L’archipel n’avait plus connu de telles violences depuis 1984-1988, quand des affrontements entre partisans et opposants à l’indépendance avaient fait près de 80 morts et craindre la plongée de la Nouvelle-Calédonie dans la guerre civile.
Vendredi, le bilan des émeutes a grimpé à sept morts, le septième étant un homme de 48 ans tué par un policier. Ce dernier, qui n’était pas en service, a été mis en examen dimanche pour coups mortels aggravés par l’usage d’une arme et placé sous contrôle judiciaire.

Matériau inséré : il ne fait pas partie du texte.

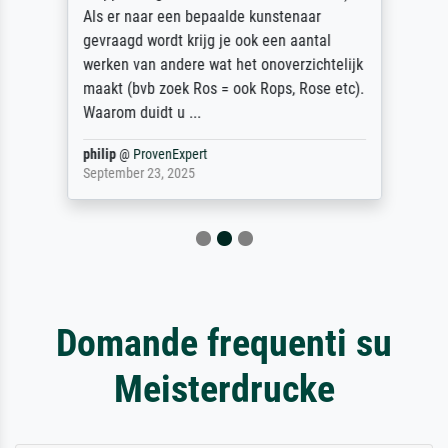
Als er naar een bepaalde kunstenaar
gevraagd wordt krijg je ook een aantal
werken van andere wat het onoverzichtelijk
maakt (bvb zoek Ros = ook Rops, Rose etc).
Waarom duidt u ...
philip
@
ProvenExpert
September 23, 2025
Domande frequenti su
Meisterdrucke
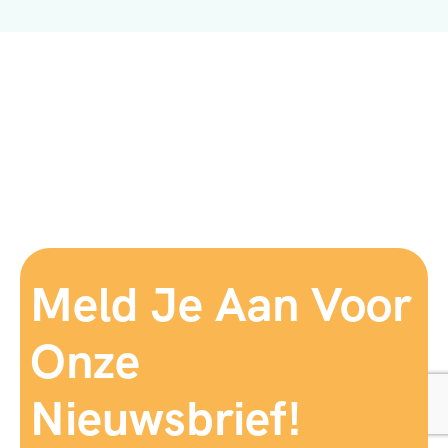
Meld Je Aan Voor
Onze
Nieuwsbrief!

Il a reconnu lors de sa garde à vue « avoir tiré un seul coup de feu, dans un geste réflexe pour se défendre », dans un « contexte de forte hostilité » à son endroit et envers un collègue alors qu’ils se dirigeaient vers le Médipôle et que leur véhicule a été caillassé par un « groupe de 40 à 50 personnes », selon le parquet de Nouméa.
La Nouvelle-Calédonie est un ensemble d’îles françaises depuis le XIXe siècle. Son économie repose essentiellement sur le nickel dont elle concentre 20 à 30 % des réserves mondiales.
De quoi faire craindre des « ingérences » de la Chine, selon le sénateur français Claude Malhuret, qui a souligné que Pékin avait « besoin de nickel pour produire ses batteries ».
Le secteur, qui emploie directement ou indirectement 20 à 25 % des salariés calédoniens, est gravement mis à mal par les émeutes.